Para os investigados, “neutralizar” Lula “abalaria toda a chapa vencedora, colocando-a, dependendo da interpretação da Lei Eleitoral, e da manobra conduzida pelos 3 Poderes, sob a tutela principal do PSDB”. A morte de Alckmin extinguiria a chapa vencedora, mas, segundo os criminosos, não era esperada “grande comoção nacional” sobre ele.
Braga Netto
O plano de atentado foi discutido na casa do general Braga Netto, ex-candidato a vice-presidente na chapa com Jair Bolsonaro e ex-ministro da Defesa. A conversa aconteceu no dia 12 de novembro de 2022, pouco após a divulgação do resultado das eleições gerais daquele ano, em que Lula e Alckmin saíram vitoriosos e desbancaram Bolsonaro.
O encontro foi confirmado à Polícia pelo tenente-coronel Mauro Cid, ex-ajudante de ordens do ex-presidente, que se tornou colaborador da Justiça. O relato foi corroborado por materiais apreendidos com o general de brigada Mário Fernandes, da reserva, preso nesta terça.
De acordo com o inquérito, Braga Netto era “peça-chave” no plano do golpe de Estado. Ele seria, inclusive, o coordenador-geral de um hipotético “Gabinete Institucional de Gestão de Crise”, caso a ruptura ocorresse.
‘Copa 2022’
Os investigados na Operação Contragolpe tinham um grupo intitulado “Copa 2022” para discutir ações criminosas que visavam, principalmente, o ministro Alexandre de Moraes. Para ocultar suas identidades, eles usavam codinomes como “Gana”, “Japão”, “Argentina”, “Brasil”, “Áustria” e “Alemanha”. Moraes, por sua vez, era chamado de “Professora”.
A operação “Copa 2022” teria sido lançada por eles, segundo a PF, no dia em que o STF debatia a derrubada do orçamento secreto. A corporação suspeita, inclusive, que, considerando o teor das mensagens trocadas, “a ação desenvolvida tinha relação com a notícia do adiamento da votação” que estava ocorrendo na Corte.
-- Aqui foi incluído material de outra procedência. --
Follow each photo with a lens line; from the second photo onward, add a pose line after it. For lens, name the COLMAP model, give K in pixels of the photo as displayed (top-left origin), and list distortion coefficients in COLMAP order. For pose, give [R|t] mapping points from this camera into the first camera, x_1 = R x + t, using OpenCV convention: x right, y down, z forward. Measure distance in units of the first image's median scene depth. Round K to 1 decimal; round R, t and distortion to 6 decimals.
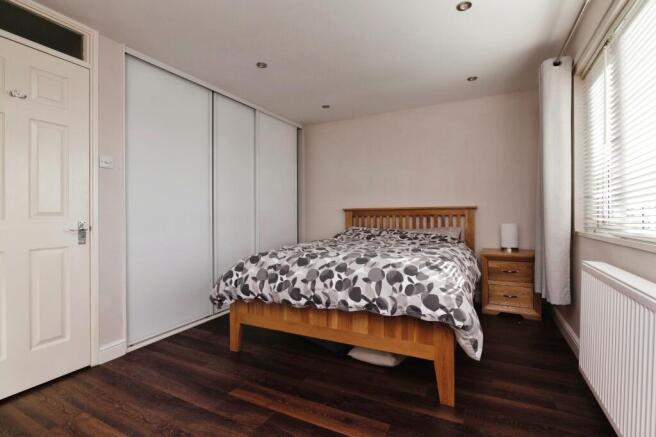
lens RADIAL K [[304.9, 0, 334.3], [0, 304.9, 219.6], [0, 0, 1]] dist [-0.004553, -0.000322]
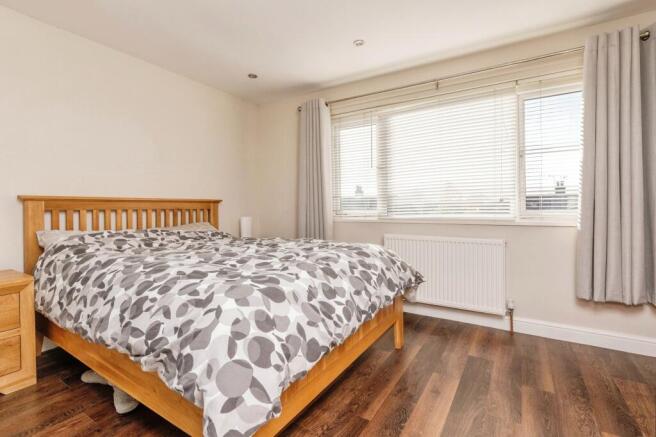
lens RADIAL K [[304.9, 0, 331.5], [0, 304.9, 214.5], [0, 0, 1]] dist [-0.004553, -0.000322]
pose [[0.112883, -0.015603, 0.993486, -0.496476], [0.020223, 0.999706, 0.013403, -0.002974], [-0.993402, 0.018578, 0.113166, 0.567210]]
Cronologicamente, as mensagens sobre a “Copa 2022” foram encontradas no celular do tenente-coronel Mauro Cid após os diálogos que indicaram que Bolsonaro teria feito alterações na minuta do golpe relacionado com a invasão à Praça dos Três Poderes, no ano passado. O documento foi encontrado em um armário na casa do ex-ministro da Justiça, Anderson Torres.
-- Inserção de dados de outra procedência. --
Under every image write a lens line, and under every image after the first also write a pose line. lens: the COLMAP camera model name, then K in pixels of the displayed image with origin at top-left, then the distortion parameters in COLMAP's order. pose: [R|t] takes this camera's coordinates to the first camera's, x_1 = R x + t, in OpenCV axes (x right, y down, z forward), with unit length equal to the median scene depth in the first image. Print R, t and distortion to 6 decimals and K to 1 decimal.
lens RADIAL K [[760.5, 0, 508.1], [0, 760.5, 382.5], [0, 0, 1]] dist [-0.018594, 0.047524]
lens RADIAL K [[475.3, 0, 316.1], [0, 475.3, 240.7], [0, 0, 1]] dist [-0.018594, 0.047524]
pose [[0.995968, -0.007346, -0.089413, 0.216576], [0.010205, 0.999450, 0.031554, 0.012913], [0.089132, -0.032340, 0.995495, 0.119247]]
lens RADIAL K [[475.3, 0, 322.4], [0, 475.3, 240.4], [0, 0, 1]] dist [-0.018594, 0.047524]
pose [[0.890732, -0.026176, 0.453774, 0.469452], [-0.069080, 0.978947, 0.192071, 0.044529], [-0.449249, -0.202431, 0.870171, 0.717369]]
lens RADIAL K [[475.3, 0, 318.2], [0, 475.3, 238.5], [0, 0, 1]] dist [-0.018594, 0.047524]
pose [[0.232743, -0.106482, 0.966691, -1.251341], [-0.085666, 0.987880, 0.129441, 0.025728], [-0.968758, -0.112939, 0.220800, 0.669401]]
As investigações apontam que, seis dias após Bolsonaro analisar a minuta golpista, Cid e o coronel Marcelo Câmara, ex-assessor do ex-presidente, trocaram mensagens para indicar que estavam acompanhando a operação organizada pelo general Mário, para concretizar a captura e a execução de Moraes.
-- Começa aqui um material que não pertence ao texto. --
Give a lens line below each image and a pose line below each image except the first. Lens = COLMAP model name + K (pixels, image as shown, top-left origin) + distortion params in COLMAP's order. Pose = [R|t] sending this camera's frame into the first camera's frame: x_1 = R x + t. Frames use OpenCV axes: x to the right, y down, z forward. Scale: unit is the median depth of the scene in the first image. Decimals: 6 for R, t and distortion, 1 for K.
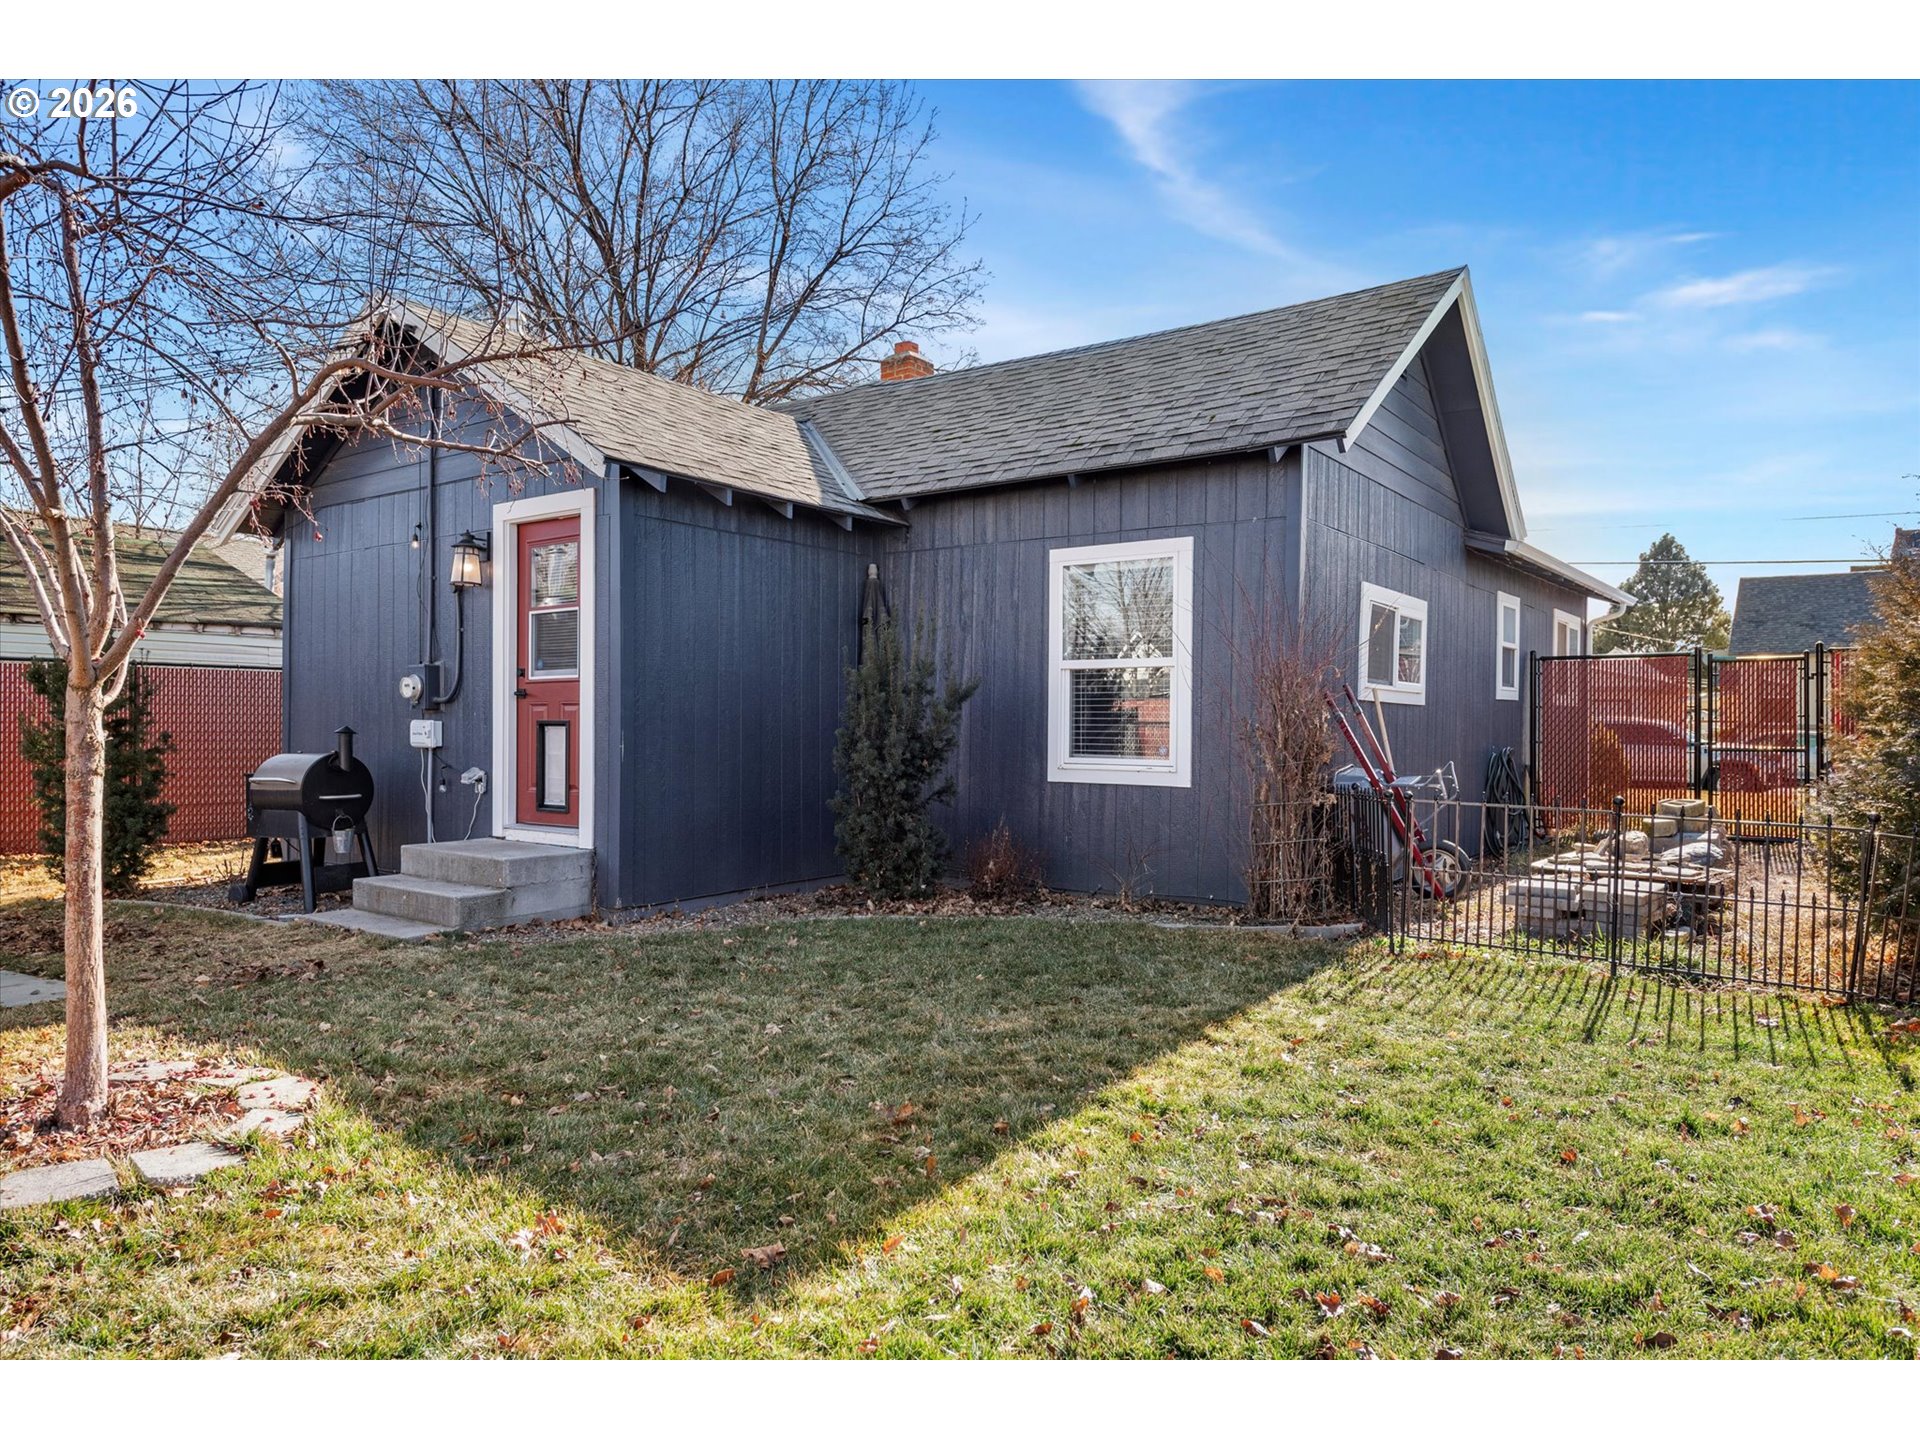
lens RADIAL K [[1100.5, 0, 960.0], [0, 1100.5, 720.0], [0, 0, 1]] dist [0.003203, -0.000198]
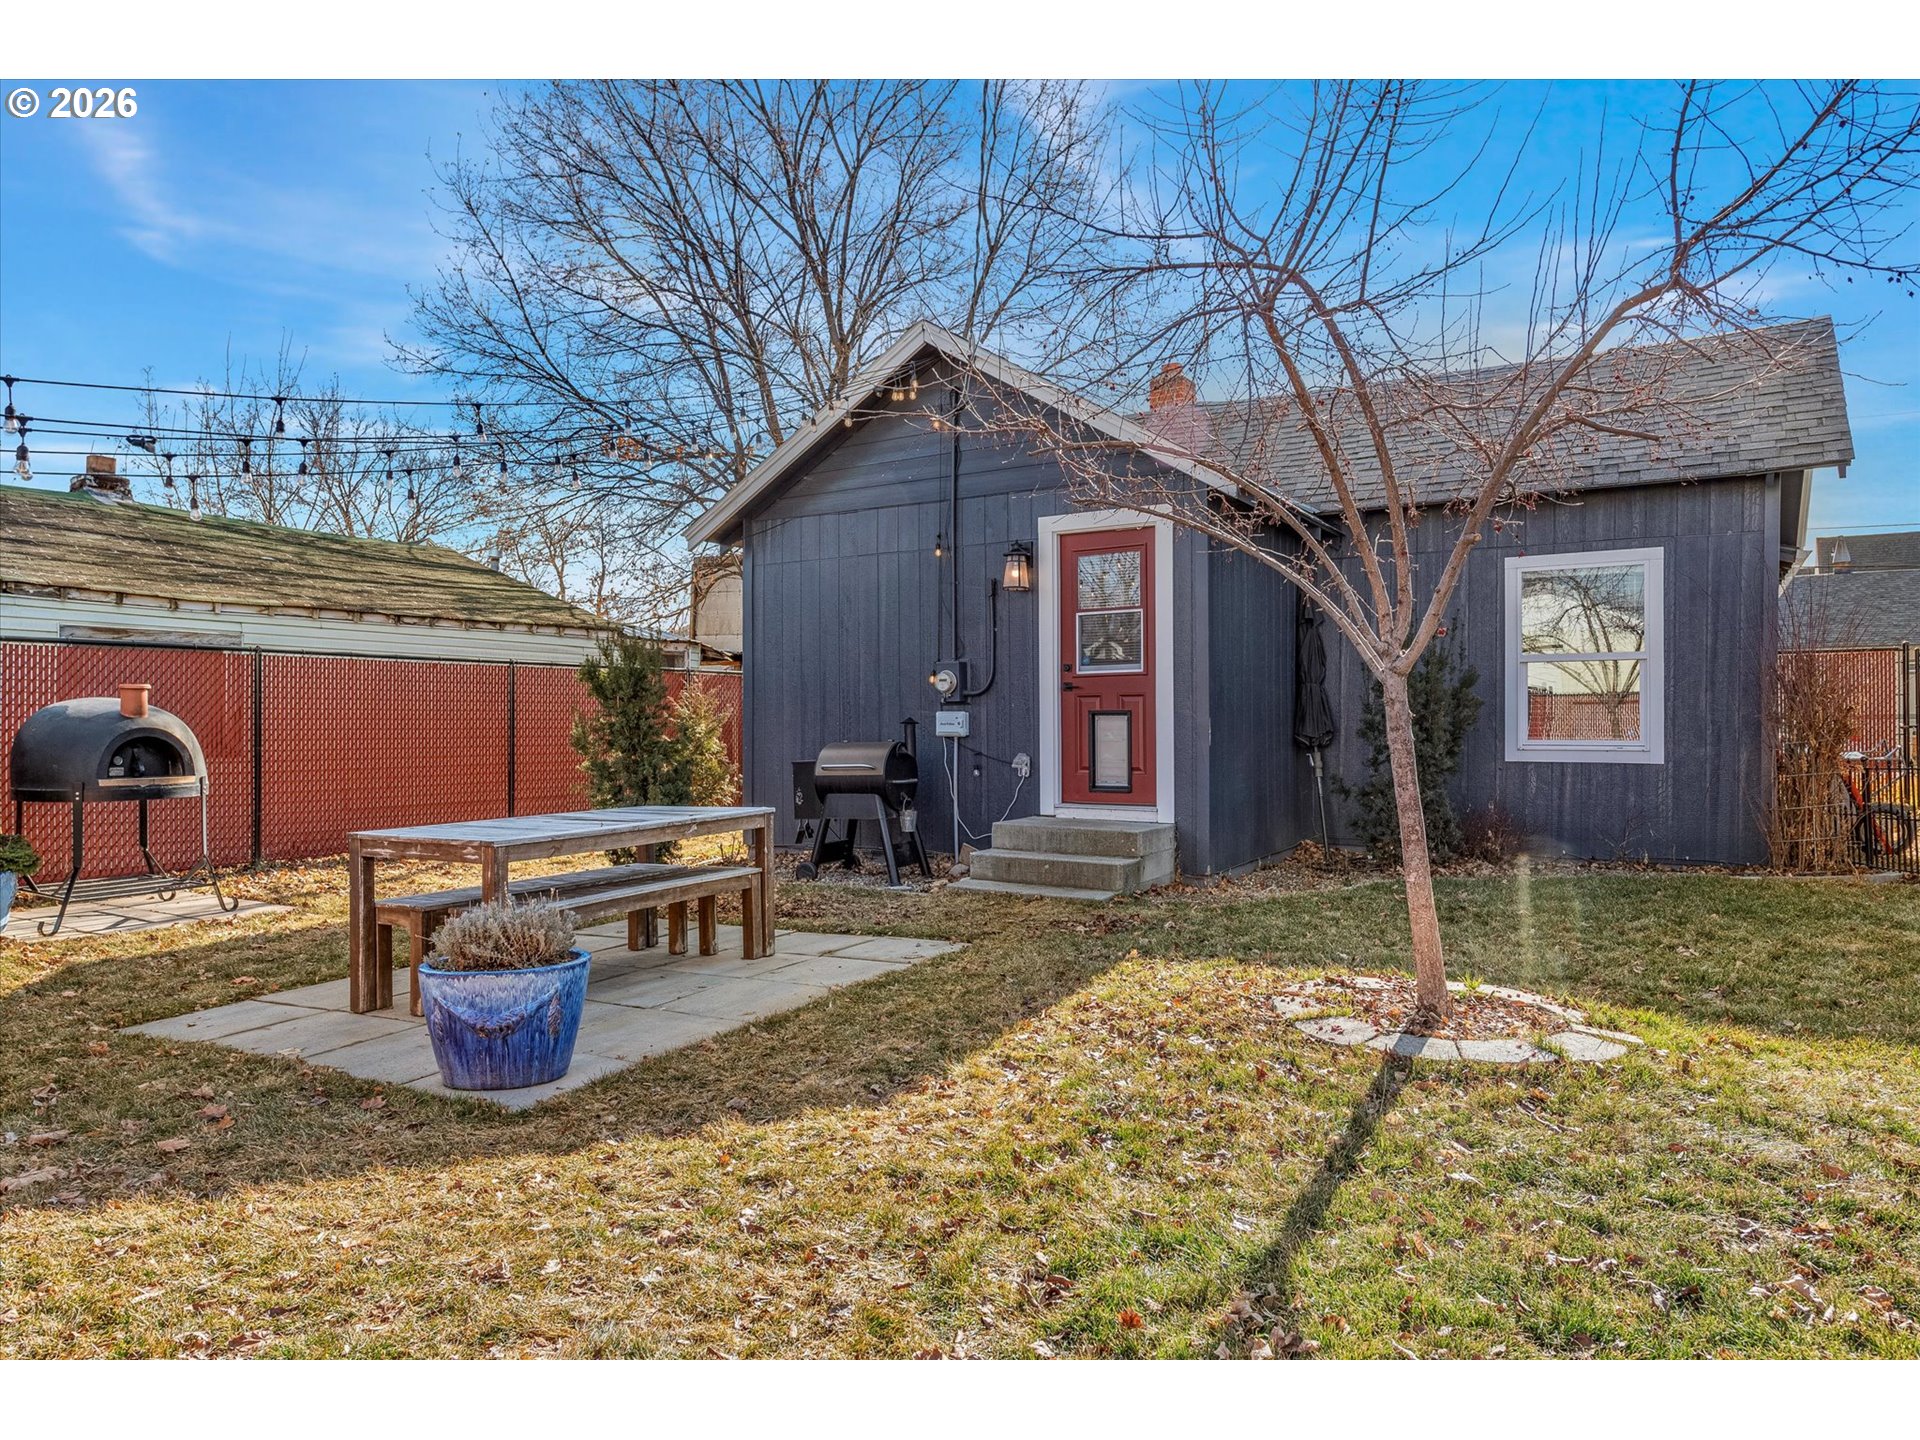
lens RADIAL K [[1100.5, 0, 960.0], [0, 1100.5, 720.0], [0, 0, 1]] dist [0.003203, -0.000198]
pose [[0.997802, -0.008494, 0.065722, -0.579878], [0.008383, 0.999963, 0.001967, 0.006564], [-0.065737, -0.001411, 0.997836, -0.104654]]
Também foram resgatadas mensagens entre Mauro Cid e o major Rafael Martins, que haviam compartilhado um documento protegido por senha, com o nome “Copa 2022”. No texto, haviam estimativas de gastos para subsidiar as ações que seriam executadas entre novembro e dezembro daquele ano, incluindo hotel, alimentação e “material”. Os custos eram estimados em R$ 100 mil.